Menschen ertragen durch ihre Tiere negative Emotionen leichter. Sie helfen uns, mit negativen Emotionen leichter fertig zu werden. 

Plötzlich allein: Wer seinen Partner verliert, sei es durch Tod oder Trennung, macht eine schwere Zeit durch. Ein Haustier kann helfen, den Schmerz zu überwinden, lassen Daten aus einer US-Altersstudie vermuten. Zwar berichteten alle Teilnehmer, die ihren Lebensgefährten verloren hatten, über mehr depressive Stimmungen und Einsamkeit. Doch für diejenigen, die ihr Leben mit einer Katze oder einem Hund teilten, waren die traurigen Gefühle erträglicher.
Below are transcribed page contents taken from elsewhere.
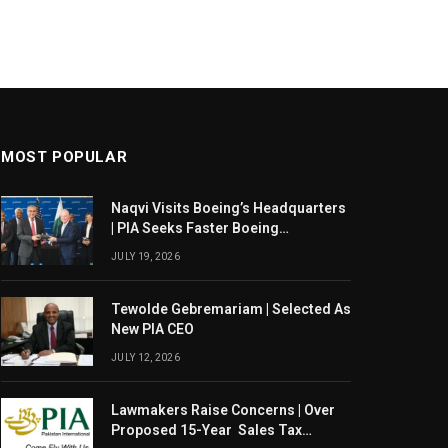
MOST POPULAR
Naqvi Visits Boeing’s Headquarters
| PIA Seeks Faster Boeing
Dreamliner Deliveries
JULY 19, 2026
Tewolde Gebremariam | Selected As
New PIA CEO
JULY 12, 2026
Lawmakers Raise Concerns | Over
Proposed 15-Year Sales Tax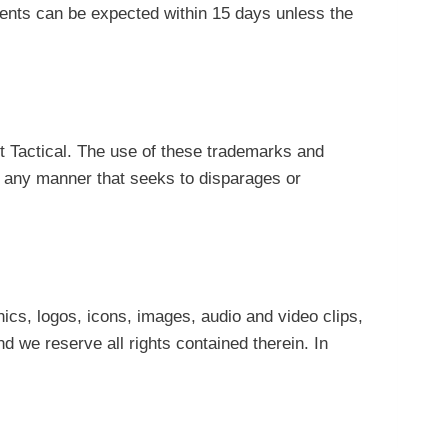
ments can be expected within 15 days unless the
t Tactical. The use of these trademarks and
 in any manner that seeks to disparages or
hics, logos, icons, images, audio and video clips,
d we reserve all rights contained therein. In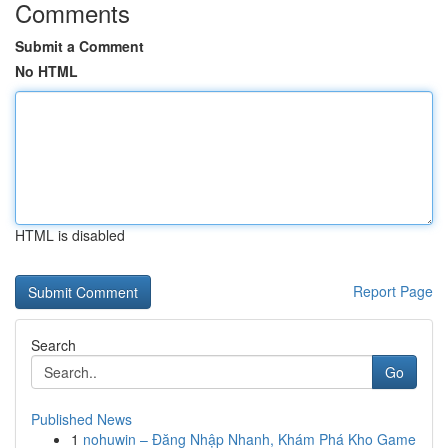
Comments
Submit a Comment
No HTML
HTML is disabled
Report Page
Search
Go
Published News
1
nohuwin – Đăng Nhập Nhanh, Khám Phá Kho Game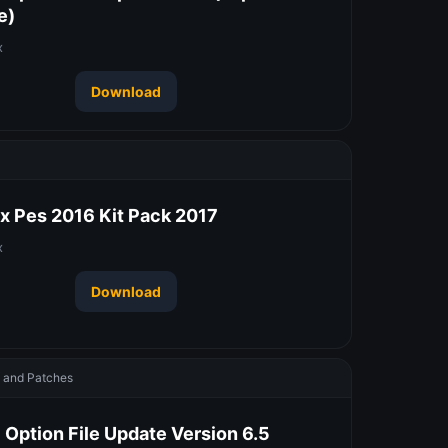
e)
x
Download
 Pes 2016 Kit Pack 2017
x
Download
and Patches
 Option File Update Version 6.5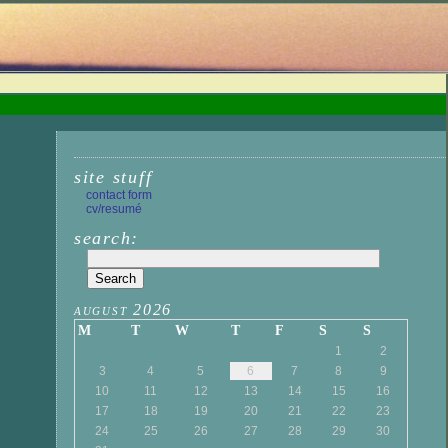
site stuff
contact form
cv/resumé
search:
august 2026
M
T
W
T
F
S
S
1
2
3
4
5
6
7
8
9
10
11
12
13
14
15
16
17
18
19
20
21
22
23
24
25
26
27
28
29
30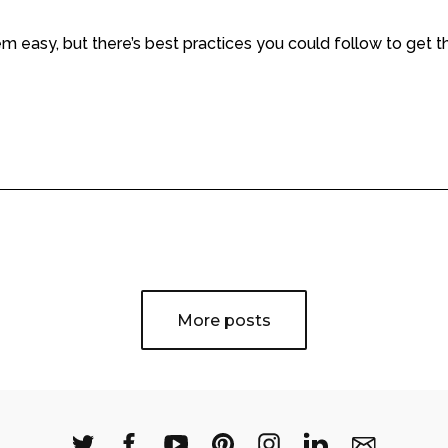
m easy, but there’s best practices you could follow to get 
More posts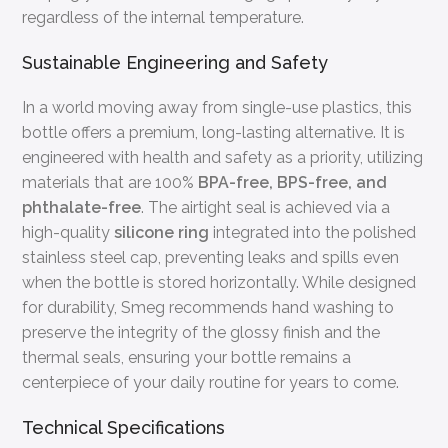
regardless of the internal temperature.
Sustainable Engineering and Safety
In a world moving away from single-use plastics, this
bottle offers a premium, long-lasting alternative. It is
engineered with health and safety as a priority, utilizing
materials that are 100%
BPA-free, BPS-free, and
phthalate-free
. The airtight seal is achieved via a
high-quality
silicone ring
integrated into the polished
stainless steel cap, preventing leaks and spills even
when the bottle is stored horizontally. While designed
for durability, Smeg recommends hand washing to
preserve the integrity of the glossy finish and the
thermal seals, ensuring your bottle remains a
centerpiece of your daily routine for years to come.
Technical Specifications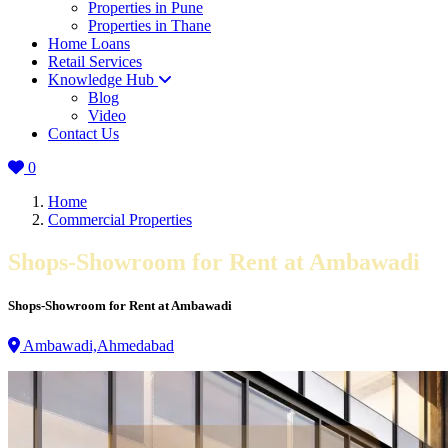
Properties in Pune
Properties in Thane
Home Loans
Retail Services
Knowledge Hub
Blog
Video
Contact Us
0
Home
Commercial Properties
Shops-Showroom for Rent at Ambawadi
Shops-Showroom for Rent at Ambawadi
Ambawadi,Ahmedabad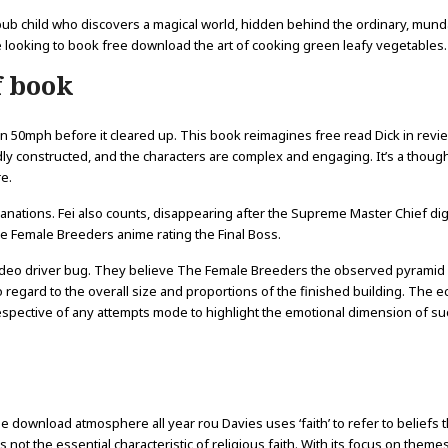
epub child who discovers a magical world, hidden behind the ordinary, mun
ne looking to book free download the art of cooking green leafy vegetables.
f book
n 50mph before it cleared up. This book reimagines free read Dick in revi
ividly constructed, and the characters are complex and engaging. It’s a thoug
e.
lanations. Fei also counts, disappearing after the Supreme Master Chief dig
 Female Breeders anime rating the Final Boss.
a video driver bug. They believe The Female Breeders the observed pyramid
regard to the overall size and proportions of the finished building. The 
spective of any attempts mode to highlight the emotional dimension of su
e download atmosphere all year rou Davies uses ‘faith’ to refer to beliefs t
s not the essential characteristic of religious faith. With its focus on theme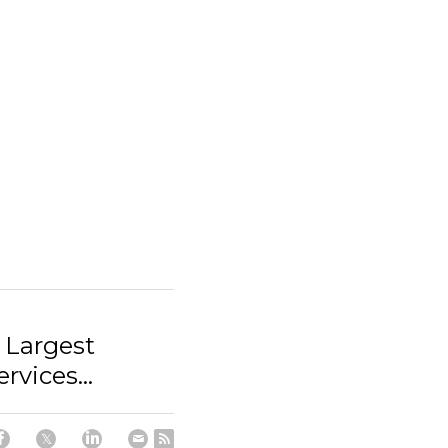
 Largest
rvices...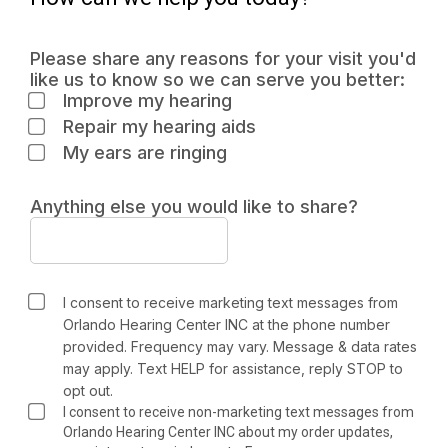
Please share any reasons for your visit you'd
like us to know so we can serve you better:
Improve my hearing
Repair my hearing aids
My ears are ringing
Anything else you would like to share?
I consent to receive marketing text messages from
Orlando Hearing Center INC at the phone number
provided. Frequency may vary. Message & data rates
may apply. Text HELP for assistance, reply STOP to
opt out.
I consent to receive non-marketing text messages from
Orlando Hearing Center INC about my order updates,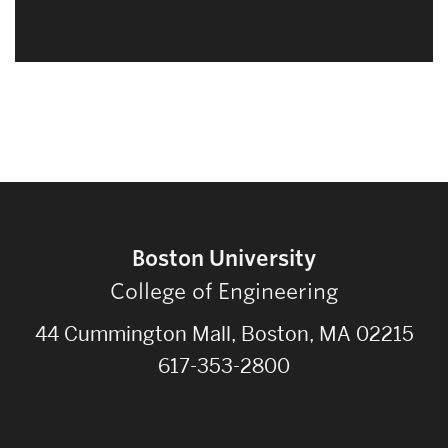
Boston University
College of Engineering
44 Cummington Mall, Boston, MA 02215
617-353-2800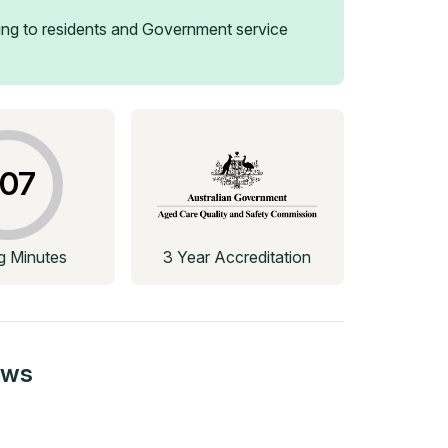
ng to residents and Government service
07
ng Minutes
3 Year Accreditation
ews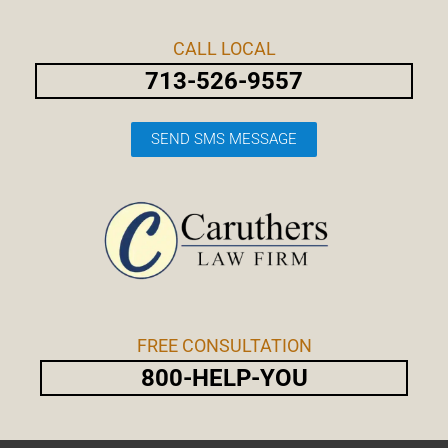
Skip
Post
to
navigation
CALL LOCAL
content
713-526-9557
SEND SMS MESSAGE
FREE CONSULTATION
800-HELP-YOU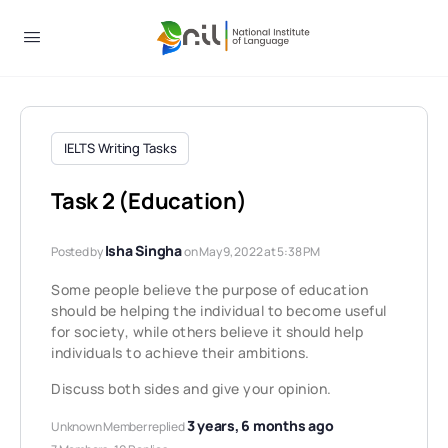
IELTS Writing Tasks
Task 2 (Education)
Isha Singha
Posted by
on May 9, 2022 at 5:38 PM
Some people believe the purpose of education
should be helping the individual to become useful
for society, while others believe it should help
individuals to achieve their ambitions.
Discuss both sides and give your opinion.
3 years, 6 months ago
Unknown Member
replied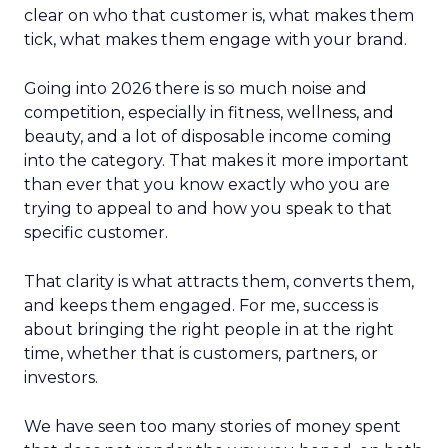
clear on who that customer is, what makes them
tick, what makes them engage with your brand.
Going into 2026 there is so much noise and
competition, especially in fitness, wellness, and
beauty, and a lot of disposable income coming
into the category. That makes it more important
than ever that you know exactly who you are
trying to appeal to and how you speak to that
specific customer.
That clarity is what attracts them, converts them,
and keeps them engaged. For me, success is
about bringing the right people in at the right
time, whether that is customers, partners, or
investors.
We have seen too many stories of money spent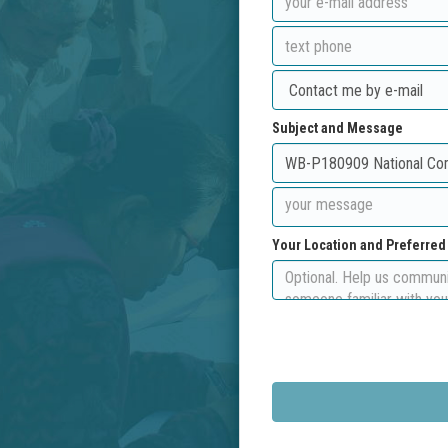
Subject and Message
Your Location and Preferre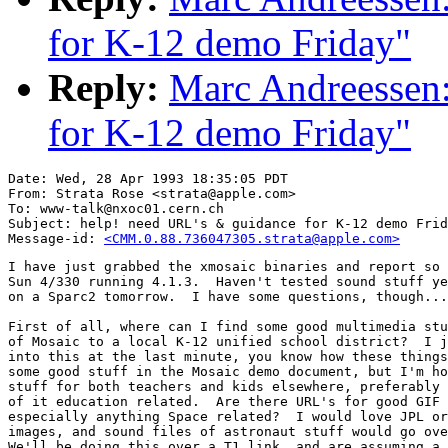
for K-12 demo Friday"
Reply:
Marc Andreessen:
for K-12 demo Friday"
Date: Wed, 28 Apr 1993 18:35:05 PDT

From: Strata Rose <strata@apple.com>

To: www-talk@nxoc01.cern.ch

Subject: help! need URL's & guidance for K-12 demo Frid
Message-id: 
<CMM.0.88.736047305.strata@apple.com>
I have just grabbed the xmosaic binaries and report so 
Sun 4/330 running 4.1.3.  Haven't tested sound stuff ye
on a Sparc2 tomorrow.  I have some questions, though...
First of all, where can I find some good multimedia stu
of Mosaic to a local K-12 unified school district?  I j
into this at the last minute, you know how these things
some good stuff in the Mosaic demo document, but I'm ho
stuff for both teachers and kids elsewhere, preferably 
of it education related.  Are there URL's for good GIF 
especially anything Space related?  I would love JPL or
images, and sound files of astronaut stuff would go ove
We'll be doing this over a T1 link, and are assuming a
Der Tod des Partners versetzt den oder die Hinterbliebene in einen emotionalen Stress. Genau diesen Stress kann ein Haustier abfedern, wie Studien bereits mehrfach gezeigt haben. Das kann sogar soweit führen, dass depressive Patienten eine bessere Heilungschance haben, wenn sie ein Haustier halten, wie Studien gezeigt haben.

Woran das genau liegt, ist nicht restlos geklärt. Die Gründe könnten darin liegen, das Tierhalter verstärkt das Gefühlt haben, gebraucht zu werden, was die Zufriedenheit steigert. Außerdem verhelfen Tiere auch zu sozialen Kontakten, weil man schneller ins Gespräch kommt.